The general prosecutor’s official file for the Burisma probe—shared with me by senior Ukrainian officials—shows prosecutors identified Hunter Biden, his business partner Devon Archer and their firm, Rosemont Seneca, as potential recipients of money.

Why do almost none of the almost 100 articles parroting Bloomberg’s completely worthless attempt to exonerate Biden make any mention at all of Solomon’s vastly more informative and better-sourced story implicating him?

Could it be that the establishment press doesn’t give a damn about uncovering the truth and, instead, is focused solely on advancing a narrative that discredits Trump’s remarks to Ukrainian president Zelensky concerning what Biden was up to when he got Shokin fired and, thus, helping to convince our more gullible citizenry that Trump might be guilty of something justifying impeachment?

Way back on July 22, before anyone imagined that the Biden family’s Ukrainian misadventures would be contrived to impeach Trump, the Washington Post published a quite different take on Joe and Hunter’s probity in an article headlined (you’re going to get a kick out of this): “As vice president, Biden said Ukraine should increase gas production. Then his son got a job with a Ukrainian gas company.”

Almost unbelievably, the Post’s story actually features portions of an email interview they did with Shokin in which he, once again, claims Biden wanted him fired for aggressively investigating “the activities of Burisma and the involvement of his son, Hunter Biden” and that he would have interrogated Hunter had he not been forced out.

Yet the Post mentions its own prior interview with Shokin in only one of the two-dozen-or-so stories about him the paper has published since his answers turned out to be inconvenient for the establishment media’s latest impeachment fantasies.

And that one article is an exercise in deception … citing Bloomberg that “U.S. and Ukrainian officials have said the probe had long been dormant” … [and] lying about Bloomberg’s sources.

Kasko is Bloomberg’s only source for claiming that Shokin’s investigation was dormant and their story contains no information obtained from any U.S sources. They do allege that certain unspecified U.S. officials criticized Shokin. But their source is some unspecified set of “internal documents from the Ukrainian prosecutor’s office” they claim to have seen by some completely mysterious process. And they never suggest that the mysterious Ukrainian documents portray the unknown American officials as believing the Burisma investigation was “dormant”, using that or any other expression.

But the Washington Post’s flagrant deceit gets worse.

The paper has published at least three stories claiming “there is no evidence” for Trump’s assertion that Hunter Biden was a target of Ukrainian prosecutors.

TASKS TO COMPLETE:
**a)** Answer these from the Burisma excerpt, one line each:
(i) Which three parties did the prosecutors' file identify as potential recipients of money?
(ii) On what date did the Washington Post publish its article about Biden, gas production, and his son's job?
(iii) Who is named as Bloomberg's only source for claiming Shokin's investigation was dormant?
**b)** For each statement, say yes or no according to the Burisma excerpt, and quote the words that settle it:
(i) The Washington Post's article on Biden and Ukrainian gas production appeared after the push to impeach Trump over Ukraine had begun.
(ii) In the Post's email interview, Shokin said he would have interrogated Hunter Biden had he not been forced out.
(iii) The Washington Post has published at least three stories claiming there is no evidence that Hunter Biden was a target of Ukrainian prosecutors.

SUPPLIED DATA:
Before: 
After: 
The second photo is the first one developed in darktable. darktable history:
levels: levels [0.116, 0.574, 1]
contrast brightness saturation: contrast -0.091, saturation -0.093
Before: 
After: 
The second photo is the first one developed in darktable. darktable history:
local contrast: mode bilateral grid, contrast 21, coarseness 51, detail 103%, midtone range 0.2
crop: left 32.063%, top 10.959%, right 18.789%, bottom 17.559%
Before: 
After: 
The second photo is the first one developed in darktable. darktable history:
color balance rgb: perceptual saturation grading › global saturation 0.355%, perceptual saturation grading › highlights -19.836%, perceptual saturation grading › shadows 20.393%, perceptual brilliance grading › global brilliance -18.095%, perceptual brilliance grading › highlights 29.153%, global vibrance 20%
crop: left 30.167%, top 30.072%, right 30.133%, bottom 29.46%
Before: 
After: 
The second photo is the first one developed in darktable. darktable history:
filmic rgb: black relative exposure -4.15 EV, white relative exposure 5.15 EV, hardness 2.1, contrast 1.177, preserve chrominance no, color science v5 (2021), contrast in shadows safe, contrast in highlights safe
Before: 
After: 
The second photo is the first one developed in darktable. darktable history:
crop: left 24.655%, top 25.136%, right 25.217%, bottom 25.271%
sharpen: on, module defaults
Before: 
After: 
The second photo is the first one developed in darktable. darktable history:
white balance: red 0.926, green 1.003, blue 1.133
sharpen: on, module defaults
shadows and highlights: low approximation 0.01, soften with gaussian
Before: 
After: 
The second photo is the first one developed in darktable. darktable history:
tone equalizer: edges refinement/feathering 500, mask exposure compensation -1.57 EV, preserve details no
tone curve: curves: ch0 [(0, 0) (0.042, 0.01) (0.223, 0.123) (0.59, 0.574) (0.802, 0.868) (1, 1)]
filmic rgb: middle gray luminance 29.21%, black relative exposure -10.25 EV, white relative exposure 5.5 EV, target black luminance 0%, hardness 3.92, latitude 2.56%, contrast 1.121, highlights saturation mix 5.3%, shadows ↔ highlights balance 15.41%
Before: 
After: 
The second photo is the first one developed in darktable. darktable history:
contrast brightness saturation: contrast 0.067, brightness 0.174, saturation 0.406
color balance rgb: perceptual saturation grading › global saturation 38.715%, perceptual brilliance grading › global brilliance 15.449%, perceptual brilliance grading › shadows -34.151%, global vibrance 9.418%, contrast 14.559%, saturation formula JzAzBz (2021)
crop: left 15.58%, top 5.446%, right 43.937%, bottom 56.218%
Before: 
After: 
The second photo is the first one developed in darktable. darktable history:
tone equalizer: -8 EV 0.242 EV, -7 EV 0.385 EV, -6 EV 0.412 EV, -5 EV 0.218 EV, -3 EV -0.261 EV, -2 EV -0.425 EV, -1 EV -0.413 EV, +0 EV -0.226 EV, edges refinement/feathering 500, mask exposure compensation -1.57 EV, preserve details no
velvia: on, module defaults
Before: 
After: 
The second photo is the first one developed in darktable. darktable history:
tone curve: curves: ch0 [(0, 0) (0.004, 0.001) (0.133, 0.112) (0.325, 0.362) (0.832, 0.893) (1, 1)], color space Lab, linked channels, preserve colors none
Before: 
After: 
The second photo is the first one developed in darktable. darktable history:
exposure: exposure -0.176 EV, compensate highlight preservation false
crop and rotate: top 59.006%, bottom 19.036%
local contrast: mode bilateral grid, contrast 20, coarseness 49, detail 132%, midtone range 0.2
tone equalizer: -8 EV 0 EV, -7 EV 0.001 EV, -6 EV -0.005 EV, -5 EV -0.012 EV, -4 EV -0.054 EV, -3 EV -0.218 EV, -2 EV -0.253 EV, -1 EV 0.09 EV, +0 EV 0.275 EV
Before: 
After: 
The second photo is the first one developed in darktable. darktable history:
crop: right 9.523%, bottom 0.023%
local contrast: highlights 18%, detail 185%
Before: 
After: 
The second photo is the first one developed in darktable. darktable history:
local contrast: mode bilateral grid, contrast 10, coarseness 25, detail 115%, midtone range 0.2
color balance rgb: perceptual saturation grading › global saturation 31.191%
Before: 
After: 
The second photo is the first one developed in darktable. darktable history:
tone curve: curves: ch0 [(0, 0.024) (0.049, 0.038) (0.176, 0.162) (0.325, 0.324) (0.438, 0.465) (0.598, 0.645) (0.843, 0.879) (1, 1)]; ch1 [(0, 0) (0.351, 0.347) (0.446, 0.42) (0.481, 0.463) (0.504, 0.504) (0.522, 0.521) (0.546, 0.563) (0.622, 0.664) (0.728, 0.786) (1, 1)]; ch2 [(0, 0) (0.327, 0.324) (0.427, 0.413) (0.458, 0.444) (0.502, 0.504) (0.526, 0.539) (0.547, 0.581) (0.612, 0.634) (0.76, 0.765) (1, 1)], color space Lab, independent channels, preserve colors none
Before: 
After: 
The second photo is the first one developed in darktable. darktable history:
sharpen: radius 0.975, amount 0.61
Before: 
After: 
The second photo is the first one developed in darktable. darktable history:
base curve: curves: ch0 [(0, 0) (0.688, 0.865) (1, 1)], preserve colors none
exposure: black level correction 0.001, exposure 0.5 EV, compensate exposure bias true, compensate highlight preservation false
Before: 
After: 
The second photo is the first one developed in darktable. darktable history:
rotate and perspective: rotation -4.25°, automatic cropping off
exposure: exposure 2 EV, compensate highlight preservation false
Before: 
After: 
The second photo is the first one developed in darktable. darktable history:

SOLVED PROBLEMS:
**a)**
(i) Hunter Biden, his business partner Devon Archer, and their firm, Rosemont Seneca
(ii) July 22
(iii) Kasko

**b)**
(i) No: "before anyone imagined that the Biden family’s Ukrainian misadventures would be contrived to impeach Trump"
(ii) Yes: "he would have interrogated Hunter had he not been forced out"
(iii) Yes: "The paper has published at least three stories"